Dai primi anni del Trecento cominciarono ad essere promulgate nuove leggi che tentavano di frenare l’inarrestabile decadimento morale dei veneziani del tempo; era proibito indossare la maschera nei periodi che non fossero quelli di carnevale e nei luoghi di culto, questo perché spesso la maschera era usata per nascondere la propria identità e per occuparsi di affari poco puliti o portare avanti relazioni ambigue.
Le maschere italiane nacquero dunque a Venezia, diffuse poi in Italia nel XIV secolo; queste erano usate per diversi scopi, oltre al divertimento e alla burla erano utili anche per nascondersi agli occhi della gente. Da Venezia, e poi in Italia, di diffusero successivamente in Europa e furono poi anche adottate dal Teatro dell’Arte.
L’uso del travestimento permetteva di abbattere le barriere sociali date dalla ricchezza e dal rango, anche le persone povere, mascherate, potevano permettersi quei comportamenti solitamente non concessigli.
Le prime testimonianze in Italia dell’uso del vocabolo “carnevale”, detto anche dialettalmente “carnevalo”, si trovano nei testi del giullare e autore dell’opera satirica “Detto dei Villani” Matazone da Caligano alla fine del XIII secolo e del novelliere e commerciante Giovanni Sercambi verso la fine del XIV secolo.
Il carnevale di Putignano, in Puglia si considera il carnevale più antico simile a quello dei giorni nostri: le sue origini risalgono al 1394.
Con il duca Ercole I d’Este, per carnevale, nel XV secolo si organizzarono feste da ballo, rappresentazioni teatrali, giostre, giochi di abilità e tornei. Il duca stabiliva anno per anno la libertà di andare in maschera, in genere dall’Epifania fino al martedì grasso così anche a Ferrara ognuno poteva permettersi alcune licenze vietate in altri periodi dell’anno.
MARTEDÌ GRASSO
Il Martedì Grasso rappresentava il culmine dei festeggiamenti con sfilate e cortei di maschere, banchetti, canti e balli fino alla mezzanotte, ovvero fino all’inizio della Quaresima. In questa giornata venivano consumati tutti i cibi più prelibati che durante la Quaresima non potevano essere mangiati, come la carne infatti il termine “carnevale” deriva dal latino “carnem levare”, cioè “eliminare carne”, poiché indicava il banchetto che si teneva l’ultimo giorno di carnevale, il martedì grasso, il giorno prima del periodo di astinenza e digiuno religioso. L’usanza di osservare la Quaresima è testimoniata dopo il concilio di Nicea del 325 d. C..

Dati forniti.
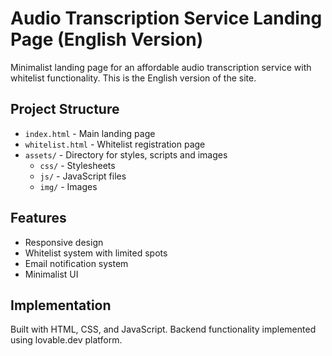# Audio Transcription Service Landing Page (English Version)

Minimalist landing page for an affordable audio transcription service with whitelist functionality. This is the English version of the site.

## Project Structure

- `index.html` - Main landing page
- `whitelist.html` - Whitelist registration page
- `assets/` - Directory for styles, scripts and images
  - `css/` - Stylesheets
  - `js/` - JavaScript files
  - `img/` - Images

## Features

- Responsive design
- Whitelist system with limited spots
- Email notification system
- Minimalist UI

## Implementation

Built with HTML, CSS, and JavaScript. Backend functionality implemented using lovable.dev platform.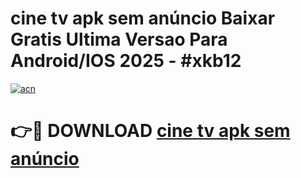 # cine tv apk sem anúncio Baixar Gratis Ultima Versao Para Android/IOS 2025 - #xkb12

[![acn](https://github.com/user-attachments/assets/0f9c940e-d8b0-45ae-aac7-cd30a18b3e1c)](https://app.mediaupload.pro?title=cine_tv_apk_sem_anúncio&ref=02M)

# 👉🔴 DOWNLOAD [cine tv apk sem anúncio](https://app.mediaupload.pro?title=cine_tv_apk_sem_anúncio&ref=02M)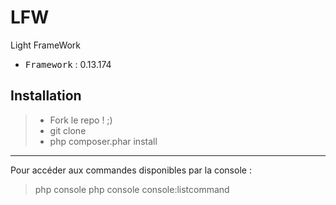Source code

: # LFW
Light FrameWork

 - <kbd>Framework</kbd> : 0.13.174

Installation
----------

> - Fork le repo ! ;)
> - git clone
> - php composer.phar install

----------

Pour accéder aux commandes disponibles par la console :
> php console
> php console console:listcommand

==

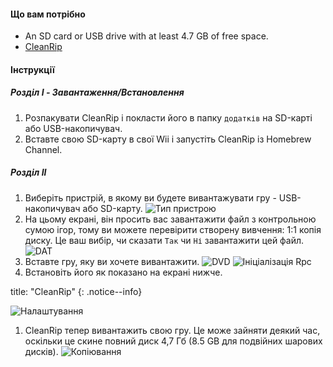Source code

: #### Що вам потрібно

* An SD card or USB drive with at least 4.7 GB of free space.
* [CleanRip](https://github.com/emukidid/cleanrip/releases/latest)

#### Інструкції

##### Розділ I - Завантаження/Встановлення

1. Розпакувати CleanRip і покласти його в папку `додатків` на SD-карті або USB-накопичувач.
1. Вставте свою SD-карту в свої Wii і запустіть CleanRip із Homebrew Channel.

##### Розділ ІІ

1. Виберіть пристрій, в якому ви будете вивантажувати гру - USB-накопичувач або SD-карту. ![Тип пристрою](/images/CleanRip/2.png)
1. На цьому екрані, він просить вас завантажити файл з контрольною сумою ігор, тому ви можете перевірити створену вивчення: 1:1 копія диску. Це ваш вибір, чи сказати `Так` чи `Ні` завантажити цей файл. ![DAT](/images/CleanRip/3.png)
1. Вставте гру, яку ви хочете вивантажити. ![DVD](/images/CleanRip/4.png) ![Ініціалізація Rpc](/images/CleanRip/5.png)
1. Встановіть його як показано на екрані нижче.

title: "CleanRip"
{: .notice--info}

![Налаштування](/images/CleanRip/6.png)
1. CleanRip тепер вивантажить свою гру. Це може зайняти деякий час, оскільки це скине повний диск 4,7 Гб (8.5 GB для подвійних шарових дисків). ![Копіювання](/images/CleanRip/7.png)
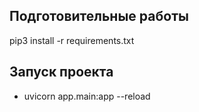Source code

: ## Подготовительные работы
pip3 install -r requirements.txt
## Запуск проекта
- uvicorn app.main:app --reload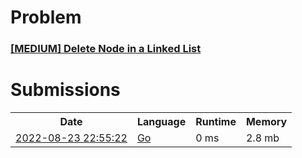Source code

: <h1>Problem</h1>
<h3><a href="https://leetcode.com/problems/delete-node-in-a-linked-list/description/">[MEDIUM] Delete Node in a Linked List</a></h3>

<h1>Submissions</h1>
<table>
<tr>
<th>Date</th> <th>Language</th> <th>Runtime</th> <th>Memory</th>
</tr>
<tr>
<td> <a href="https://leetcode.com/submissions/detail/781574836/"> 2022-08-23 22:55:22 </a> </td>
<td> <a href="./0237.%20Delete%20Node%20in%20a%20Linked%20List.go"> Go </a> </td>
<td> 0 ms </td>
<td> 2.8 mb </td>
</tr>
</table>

Consegna.
Indica se le affermazioni seguenti concordano con il brano sul carnevale. Per ciascuna rispondi sì o no, citando le parole del brano che lo dimostrano: (a) dai primi anni del Trecento era vietato portare la maschera nei luoghi di culto; (b) le origini del carnevale di Putignano risalgono al 1494; (c) il duca Ercole I d’Este concedeva la libertà di andare in maschera per tutto l’anno.

Soluzione.
(a) Sì: «era proibito indossare la maschera nei periodi che non fossero quelli di carnevale e nei luoghi di culto».
(b) No: «le sue origini risalgono al 1394».
(c) No: «Il duca stabiliva anno per anno la libertà di andare in maschera, in genere dall’Epifania fino al martedì grasso».